За прошедшую неделю на просторном газоне появилась новая могила. Она еще не огорожена бордюрным камнем, а земля совсем рыхлая. На ней свежие цветы, пара фарфоровых ангелов и стопка детских вещей самого маленького размера – цветные боди, пеленка с мишками, шапочка и носочки.
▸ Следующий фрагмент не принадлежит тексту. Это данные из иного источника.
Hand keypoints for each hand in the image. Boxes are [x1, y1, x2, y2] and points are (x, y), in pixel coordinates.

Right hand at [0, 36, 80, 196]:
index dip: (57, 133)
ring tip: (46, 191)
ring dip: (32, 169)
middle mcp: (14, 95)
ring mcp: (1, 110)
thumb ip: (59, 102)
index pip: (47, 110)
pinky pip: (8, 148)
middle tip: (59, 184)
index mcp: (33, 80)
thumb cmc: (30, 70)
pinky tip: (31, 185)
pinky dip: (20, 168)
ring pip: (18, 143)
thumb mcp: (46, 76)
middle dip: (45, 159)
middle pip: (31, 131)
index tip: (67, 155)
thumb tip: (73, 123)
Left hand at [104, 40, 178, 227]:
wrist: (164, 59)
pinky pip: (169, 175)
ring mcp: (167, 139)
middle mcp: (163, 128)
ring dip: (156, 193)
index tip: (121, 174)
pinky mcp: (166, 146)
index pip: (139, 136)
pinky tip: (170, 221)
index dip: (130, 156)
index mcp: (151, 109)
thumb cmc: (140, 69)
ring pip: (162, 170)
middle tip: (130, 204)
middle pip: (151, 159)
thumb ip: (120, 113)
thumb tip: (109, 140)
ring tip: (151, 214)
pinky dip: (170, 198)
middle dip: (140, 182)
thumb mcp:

Готовили приданое для роддома – а принесли на кладбище.
…В нашей съемной берлинской квартире нас встречает наш сын Лева. Путаясь в штанах и шлепая ладошками по паркету, он выползает на четвереньках в прихожую, на секунду замирает – и улыбается от щенячьего счастья нас видеть. Улыбается всем лицом – слюнявыми деснами, сияющими глазами, белесым пухом бровей, нахальной кнопочкой носа, толстыми, круглыми щеками. Я протягиваю Леве сыча-неваляшку, и он осторожно принимает мой дар.